The study, recently published in the scientific journal Genome Research, marks the first instance of this kind in genetic history. The decoded genetic material, originating from a Tasmanian tiger known as a thylacine, sheds light on the functioning of the animal’s genes. This particular thylacine had been stored under normal room temperature conditions.
Emilio Mármol Sánchez, the study’s lead author and a computational biologist at both the Centre for Palaeogenetics and SciLifeLab in Sweden, stated that working with RNA provided an opportunity to delve into the cell, the tissues, and uncover the preserved biological data of the thylacine species before it was exterminated.

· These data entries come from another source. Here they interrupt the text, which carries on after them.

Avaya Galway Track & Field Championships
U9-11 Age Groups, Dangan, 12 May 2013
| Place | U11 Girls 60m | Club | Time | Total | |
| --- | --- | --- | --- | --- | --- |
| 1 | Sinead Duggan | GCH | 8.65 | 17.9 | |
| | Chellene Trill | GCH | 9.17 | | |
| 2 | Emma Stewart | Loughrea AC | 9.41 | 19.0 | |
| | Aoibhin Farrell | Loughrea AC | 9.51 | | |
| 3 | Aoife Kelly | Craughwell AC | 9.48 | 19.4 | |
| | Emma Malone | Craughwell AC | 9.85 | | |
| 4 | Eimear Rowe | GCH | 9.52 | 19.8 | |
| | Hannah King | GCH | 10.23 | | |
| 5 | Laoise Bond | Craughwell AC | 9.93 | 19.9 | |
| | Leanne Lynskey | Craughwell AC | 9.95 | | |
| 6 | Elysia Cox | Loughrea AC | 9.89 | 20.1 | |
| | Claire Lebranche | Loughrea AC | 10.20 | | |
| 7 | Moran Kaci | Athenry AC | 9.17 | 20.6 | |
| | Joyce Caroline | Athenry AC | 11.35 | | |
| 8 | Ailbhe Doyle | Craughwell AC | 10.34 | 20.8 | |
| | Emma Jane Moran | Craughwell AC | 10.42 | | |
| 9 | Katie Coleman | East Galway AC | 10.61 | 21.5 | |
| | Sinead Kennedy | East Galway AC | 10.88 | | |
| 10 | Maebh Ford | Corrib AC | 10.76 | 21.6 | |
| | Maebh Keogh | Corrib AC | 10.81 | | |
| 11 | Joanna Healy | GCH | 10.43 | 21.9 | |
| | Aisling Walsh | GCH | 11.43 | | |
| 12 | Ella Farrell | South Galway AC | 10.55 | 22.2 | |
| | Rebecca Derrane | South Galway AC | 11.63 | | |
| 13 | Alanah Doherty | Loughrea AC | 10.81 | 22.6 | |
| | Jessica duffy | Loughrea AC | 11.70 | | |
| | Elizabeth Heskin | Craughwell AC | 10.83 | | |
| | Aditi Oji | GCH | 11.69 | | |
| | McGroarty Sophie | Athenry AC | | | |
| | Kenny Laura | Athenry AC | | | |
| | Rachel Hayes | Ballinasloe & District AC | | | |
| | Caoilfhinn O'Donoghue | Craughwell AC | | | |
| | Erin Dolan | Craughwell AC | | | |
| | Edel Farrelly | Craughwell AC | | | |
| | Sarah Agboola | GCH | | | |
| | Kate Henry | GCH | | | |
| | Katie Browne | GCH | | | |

The researchers’ work paints a clearer picture of the thylacine, a marsupial predator roughly the size of a coyote. The thylacine, a Tasmania-native that vanished around 2,000 years ago, was hunted to extinction by European settlers in Tasmania. The last known living thylacine, referred to as Benjamin, died in captivity in 1936 due to exposure at the Beaumaris Zoo in Hobart, Tasmania.
Despite clarifying that de-extinction was not the objective of his team’s investigations, Mármol Sánchez remarked that a more holistic understanding of the Tasmanian tiger’s genetic constitution could facilitate ongoing efforts to restore the species in some capacity.
Andrew Pask, who is spearheading a project aiming to reestablish the thylacine, applauded the study as a game-changer. Pask, the head of the Thylacine Integrated Genetic Restoration Research Lab and a professor at the University of Melbourne, Australia, acknowledged the eye-opening revelation that RNA, not only DNA, can be extracted from old museum and ancient samples. He encouraged the lessons learned from studying RNA will significantly enhance our knowledge of extinct animals’ biology.
While DNA has served as an indispensable resource for decoding our past, RNA, which is a more fragile and temporal copy of a portion of DNA, tends to break down faster. Until recently, the scientific community believed that RNA wasn’t capable of enduring for a significant length of time. This study has shown the viability of using RNA for future research on extinct species, including the woolly mammoth.
This research breakthrough enriches our understanding of animal biology. As Mármol Sánchez explained, the DNA is like a massive recipe book owned by every restaurant in a city. Still, it is the RNA that allows each restaurant to cook differing dishes from that one reference book, thereby bringing the real essence of another animal’s biology to the fore.